Goeldi studied zoology in Jena, Germany with Ernst Haeckel, and in 1884 he was invited by Ladislau de Souza Mello Netto, the influential director of the Brazilian "Museu Imperial e Nacional," to work at that institution. Goeldi arrived in Rio de Janeiro in 1885 to work in the National Museum (now the Museu Nacional do Rio de Janeiro. In May 1890, he was fired, due to political circumstances related to the proclamation of the Republic and the exile of his principal benefactor, Emperor D. Pedro II.

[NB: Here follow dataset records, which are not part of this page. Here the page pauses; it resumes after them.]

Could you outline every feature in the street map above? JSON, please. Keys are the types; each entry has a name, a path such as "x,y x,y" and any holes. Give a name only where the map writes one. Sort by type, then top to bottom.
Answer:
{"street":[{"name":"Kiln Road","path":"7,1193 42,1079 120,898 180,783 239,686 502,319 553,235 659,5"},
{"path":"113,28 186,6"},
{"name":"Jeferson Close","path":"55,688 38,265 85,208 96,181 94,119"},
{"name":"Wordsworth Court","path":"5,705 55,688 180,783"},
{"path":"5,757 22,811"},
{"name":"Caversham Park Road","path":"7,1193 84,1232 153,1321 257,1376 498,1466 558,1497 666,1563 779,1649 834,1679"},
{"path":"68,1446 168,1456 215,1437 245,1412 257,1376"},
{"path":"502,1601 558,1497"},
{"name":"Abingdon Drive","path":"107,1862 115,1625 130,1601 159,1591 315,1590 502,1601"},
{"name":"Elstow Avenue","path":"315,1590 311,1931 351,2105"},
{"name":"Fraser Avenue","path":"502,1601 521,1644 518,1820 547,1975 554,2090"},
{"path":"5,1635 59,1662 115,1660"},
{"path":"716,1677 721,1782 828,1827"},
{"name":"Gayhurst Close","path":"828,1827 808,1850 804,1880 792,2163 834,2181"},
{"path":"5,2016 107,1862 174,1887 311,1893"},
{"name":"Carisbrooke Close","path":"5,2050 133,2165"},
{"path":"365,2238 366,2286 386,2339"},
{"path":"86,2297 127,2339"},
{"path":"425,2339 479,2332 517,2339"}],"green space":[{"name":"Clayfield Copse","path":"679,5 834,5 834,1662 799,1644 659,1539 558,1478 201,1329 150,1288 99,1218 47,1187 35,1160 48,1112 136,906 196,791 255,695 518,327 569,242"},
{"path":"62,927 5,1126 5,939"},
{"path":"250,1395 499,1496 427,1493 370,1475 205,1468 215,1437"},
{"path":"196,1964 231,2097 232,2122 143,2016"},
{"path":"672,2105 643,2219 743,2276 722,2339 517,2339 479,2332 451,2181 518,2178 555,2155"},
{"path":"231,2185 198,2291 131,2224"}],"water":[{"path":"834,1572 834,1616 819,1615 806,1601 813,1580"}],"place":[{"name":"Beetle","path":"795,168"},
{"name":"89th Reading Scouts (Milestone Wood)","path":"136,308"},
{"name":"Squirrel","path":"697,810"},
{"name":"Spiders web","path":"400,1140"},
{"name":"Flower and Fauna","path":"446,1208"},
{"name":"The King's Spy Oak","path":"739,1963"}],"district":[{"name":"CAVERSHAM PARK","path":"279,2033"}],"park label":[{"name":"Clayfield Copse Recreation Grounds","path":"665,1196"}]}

He was then invited by the governor of the state of Pará, Lauro Sodré, to reorganize the Pará Museum of Natural History and Ethnography, in Belém, which had been founded in 1866 by Domingos Soares Ferreira Penna. He arrived on 9 June 1894 in Belém. In his pioneering work, Goeldi was helped by several other foreign researchers, such as the Swiss botanist Jacques Huber (1867–1914), zoologist Emilie Snethlage (1868–1929), geologists Friedrich Katzer (1861–1925), and Alexander Karl von Kraatz-Koschlau (1867–1900), and Adolpho Ducke (1876–1959), entomologist, ethnographer and botanist.

In 1902, the "Museu Paraense de História Natural e Ethnography" was renamed in his honor. It is now called the Museu Paraense Emílio Goeldi. In 1905 Émil Goeldi renounced his post, due to ill health, and returned to Switzerland where he died in Bern, in 1917, at the age of only 58. Hüber, then Snethlage and Ducke succeeded him as general directors of the Goeldi Museum in Belém.